The EPA administrator said in an April statement “some of our nation’s largest job producers have objected to this rule, saying the requirements set by the Obama administration are not economically or technologically feasible within the proscribed [sic] timeframe.”

Industry advocates have blamed more stringent environmental rules for the premature retirement of coal-fired power plants. But the Obama EPA estimated that only about 12 percent of the nation’s steam electric power plants would have to make new investments to meet the higher standards.

Based on Obama EPA estimates, the 2015 rule would prevent more than 1 billion pounds of pollutants from being discharged into the nation’s rivers and lakes each year. Electric generating plants dump 64,400 pounds of lead, 2,820 pounds of mercury, 79,200 pounds of arsenic, and 1,970,000 pounds of aluminum into the country’s waterways every year. Some of these pollutants, including arsenic, are known carcinogens, while others, such as lead, have been linked to developmental and reproductive problems. This pollution has also been linked to fish die-offs, the EPA explained in 2015.

“Frankly, I’m losing count of the number of actions by Administrator Pruitt that will put the lives of millions of American children at greater risk,” Ken Cook, president of the Environmental Working Group (EWG), said in a statement Tuesday. “But I can quickly add up what the cost is to polluters for dumping toxic chemicals into our water in the era of Scott Pruitt and Donald Trump: zero.”

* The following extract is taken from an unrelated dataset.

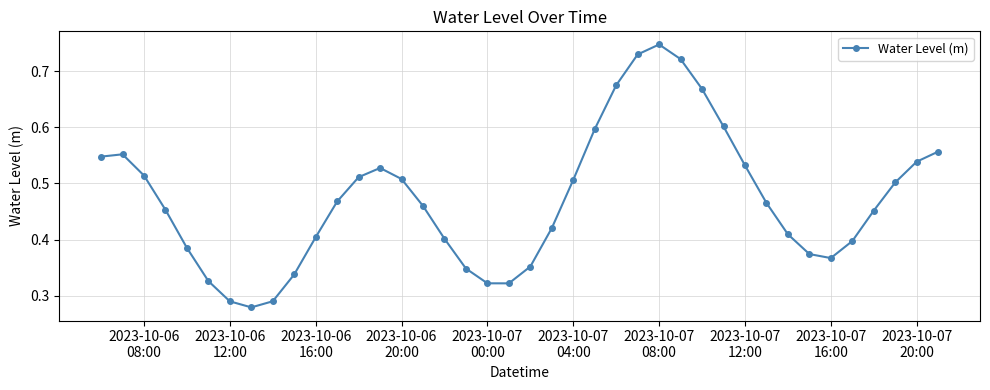

What is the sum of all values?

18.9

EWG, a nonprofit environmental group, maintains a national drinking water database that shows where lead, arsenic, mercury and other contaminants are found in tap water by local water utility tests. Data from almost 50,000 utilities shows that arsenic contaminates more than 7,230 water supplies serving 70 million people and that mercury contaminates more than 280 water supplies serving 2.5 million people.

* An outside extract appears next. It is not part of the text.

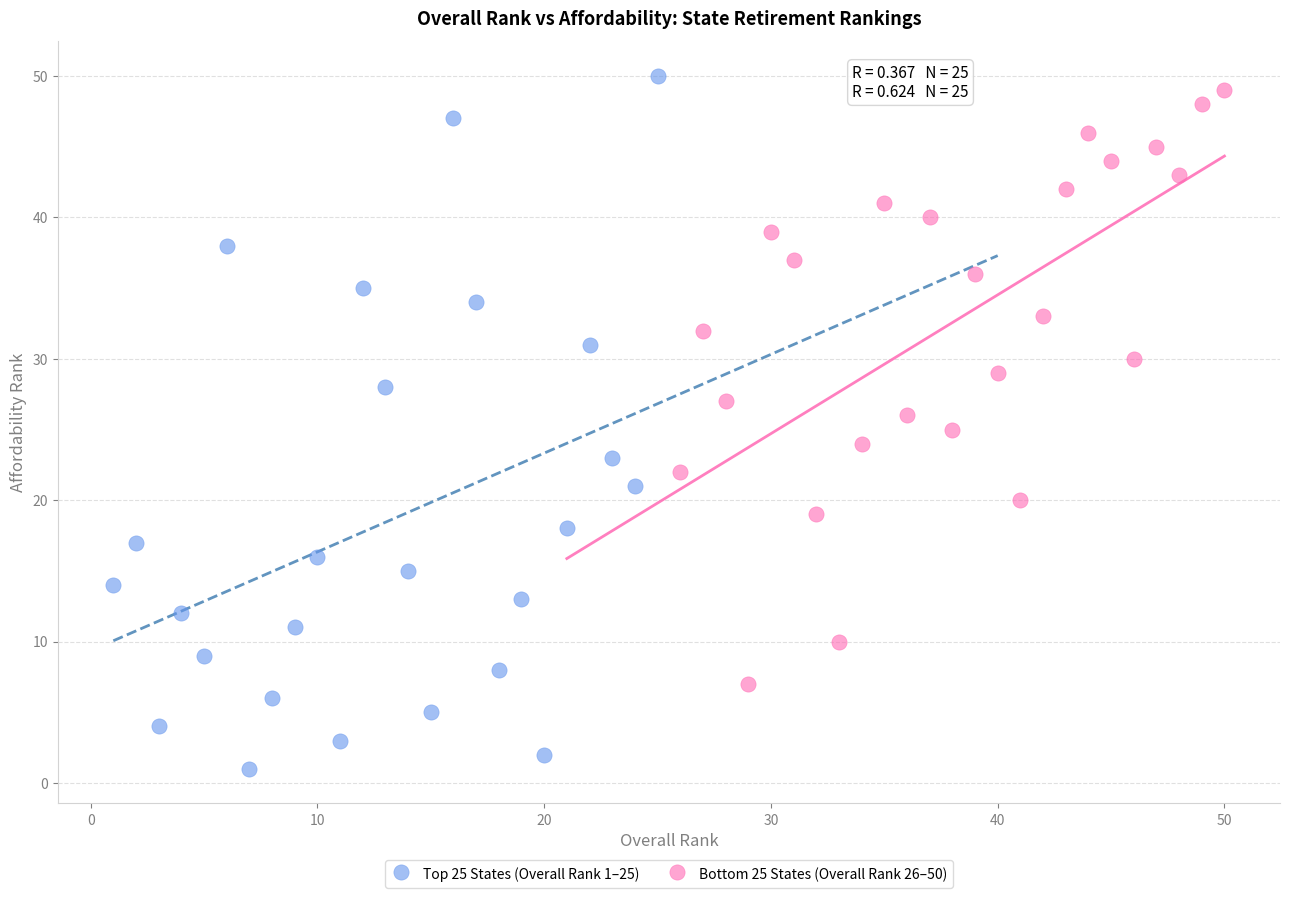

Which series has the widest spread of Y values?

Top 25 States (Overall Rank 1–25)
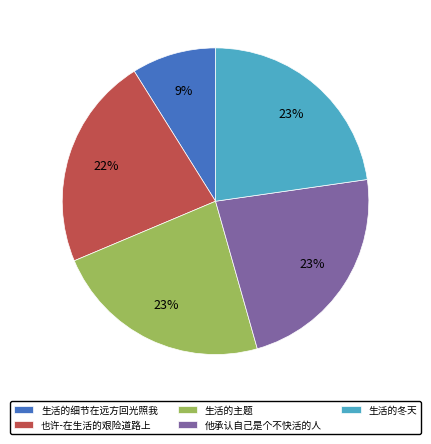

Is it true that 他承认自己是个不快活的人 is 23% of the pie?

True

The Trump administration has launched a series of reviews of environmental rules, including smog and mercury restrictions and the Clean Water Rule. Similar to the wastewater rule, where those rules were being litigated in the courts, the administration asked judges to delay rulings and hearings while the regulations are reviewed.

Attached to this week’s court filing was a letter Pruitt sent to the Utility Water Group and the Small Business Administration letting them know that “after carefully considering your petitions, I have decided that it is appropriate and in the public interest to conduct a rule-making to potentially revise the new, more stringent Best Available Technology Economically Achievable effluent limitations and Pretreatment Standards for Existing Sources in the 2015 rule that apply to bottom ash transport water and flue gas desulfurization wastewater.”

As part of the rule-making process, the EPA will provide notice and an opportunity for public comment on any proposed revisions to the 2015 final rule, Pruitt said in the letter.